#### TEXTO PROPORCIONADO:
____________________

SOCIEDAD › COMO VIVEN LOS ESTUDIANTES SECUNDARIOS ATACADOS E INTIMIDADOS

Después de la amenaza

En un mes y medio, después de la agresión al alumno del Mariano Moreno, a quien le grabaron tres A en el pecho, los estudiantes secundarios no dejaron de recibir llamados amenazantes, sobres misteriosos y también golpes. Aquí algunos cuentan cómo viven, entre la sorpresa, el miedo y la determinación de seguir adelante.

 Por Horacio Cecchi

Sabía que podía ocurrir. Lo había conversado una y otra vez en charlas familiares, desde que reverdeció en la memoria la sombra de la Triple A. Habían ideado una reacción, como quien está atento ante la previsión de un imprevisto, siempre desde la distancia de lo racional. El viernes 12 de julio sonó el teléfono. Era de noche. Atendió su hermana. “Este es un mensaje para Gabriela...”, empezó a decir una voz. No pudo seguir: la hermana cortó y se largó a llorar. Hubo otro llamado y otro corte. La brecha entre la racionalidad y realidad se hizo polvo en un segundo: le había tocado a ella. No fue el primer caso, ni el último. En un mes y medio, desde la primera agresión a un alumno del Mariano Moreno, la comunidad de estudiantes secundarios recibió golpes, amenazas telefónicas, timbrazos, robos, aprietes y sobres con los típicos collages del anonimato. Ellos siguen avanzando, entre sus convicciones, el apoyo de muchos padres y la emergente idea de la seguridad: miran hacia atrás, no caminan solos, cuidan el teléfono, cumplen horarios, cadenas telefónicas y marchas acordonadas. La respuesta es peculiar, y bien definida por la madre de una alumna amenazada: “La paranoia es nuestra, no de ellos”.
Tienen miedo, o mejor, tienen registro del miedo. Un registro instintivo, pero diferente. “El miedo del ‘no te metás’ es de la generación del ‘80. Nuestra generación tiene un vacío. Somos hijos sin legado. Nacimos el 19 y 20 de diciembre. Por eso no creemos ese discurso de los políticos de cuidar la democracia porque vuelve la dictadura”, dice Gabriela, del centro de estudiantes del Carlos Pellegrini. Quien más, quien menos, la síntesis es compartida por el grueso de sus compañeros.

____________________

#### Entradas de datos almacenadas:
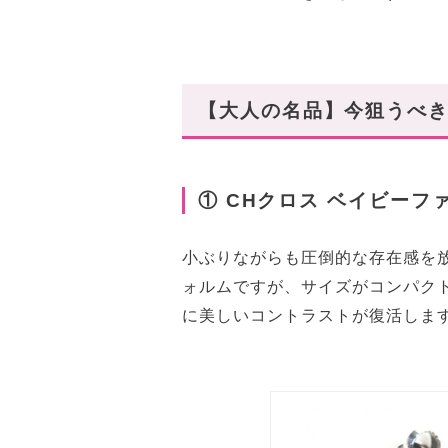
【大人の名品】今狙うべき
① CHクロス ベイビーフ
小ぶりながらも圧倒的な存在感を
ォルムですが、サイズがコンパク
に美しいコントラストが復活しま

____________________

#### TAREAS A REALIZAR:
1/ Enumera las medidas de seguridad que, según la nota sobre los estudiantes secundarios amenazados, adoptan los alumnos.
2/ Escribe la continuación de la nota sobre los estudiantes secundarios amenazados, empezando después de su última oración.

#### LISTA DE RESPUESTAS:
1/
- Miran hacia atrás.
- No caminan solos.
- Cuidan el teléfono.
- Cumplen horarios.
- Usan cadenas telefónicas.
- Hacen marchas acordonadas.

2/
Gabriela no habla desde la teoría. Es una de las amenazadas. El 11 de julio, por la mañana, la madre de su compañera Florencia atendió un breve y contundente llamado (“decile a tu hija que la vamo’a reventar”). Primer registro: Florencia llamó a su amiga, pero desde un teléfono público. La repercusión, desde el costado político tomó la forma de una conferencia de prensa planificada. “Hay que hacerlo público”, se dijeron convencidas. Desde el costado privado, Gabriela y familia debatieron el tema. Como quien dice, se la vieron venir. Entre otras, llegaron a la conclusión de cortar el teléfono en caso de ocurrir.
Mucho antes de lo imaginable (al día siguiente), en casa de sus padres sonó el teléfono. Atendió su hermana. “Este es un mensaje para Gabriela...”, dijo la voz, definida como “tenebrosa”. Pero no alcanzó a terminar, porque la hermana, ya no racional sino puro reflejo, cortó la comunicación. Alguna crisis interna produjo. Pero breve, porque a los dos minutos, volvió a sonar. Atendió el padre. “¿Estaría la señorita Gabriela?”, preguntó la voz, intentando alguna simpatía imposible para evitar el corte. “No vive más acá”, respondió el padre y escuchó que del otro lado de la línea la voz murmuraba a algún colega de amenazas: “Che, dicen que no vive más ahí”. Resultado: la voz decidió cortar el teléfono.
“Cuando me enteré me quebré”, dijo Gabriela a este diario, dando un sentido particular al verbo: uno imagina llantos, gritos, paranoia. No, había empalidecido. “Pensé en mi familia, lo preocupados que podían estar. Todo en un segundo”. Después, llegó la reacción: entre las dos amigas decidieron dar una conferencia pública. El miércoles 17, el Pellegrini en pleno (incluyendo padres, alumnos, docentes, y autoridades) cortó la calle y convocó a los medios.
“Dejá lo del boleto o sos boleta”
El sábado 27 de julio, exactamente un mes después de la masacre de Avellaneda, Matías, de la Asamblea Vecinal de Temperley, salía de su casa. A dos cuadras, dos sujetos, en pleno día, lo molieron a palos (ver aparte) mientras lo amenazaban: “Cortala con lo del boleto”. Apenas pudo arrastrarse hasta su casa, cerró las ventanas, intentó calmar su paranoia y comenzó a llamar a sus amigos. Necesitaba hablarlo. El jueves pasado, la misma asamblea, que sufrió otras dos amenazas, realizó un acto de repudio.
En Capital, desde el 11 de junio pasado, el estudiante del Mariano Moreno quedó envuelto entre las contradicciones del miedo, el silencio y la necesidad de hablar, además de las incomodidades que genera vivir custodiado: un Falcon lo sigue donde quiera que vaya. La negativa a una entrevista podrá, en este caso, enmarcarse dentro de la nueva lógica de seguridad asumida tanto por él como por sus padres. “Al principio nos sorprendimos –dicen los militantes del Moreno–, porque él recién se estaba incorporando a las asambleas.” Después, entendieron: “La intención fue cortar por lo más fino”.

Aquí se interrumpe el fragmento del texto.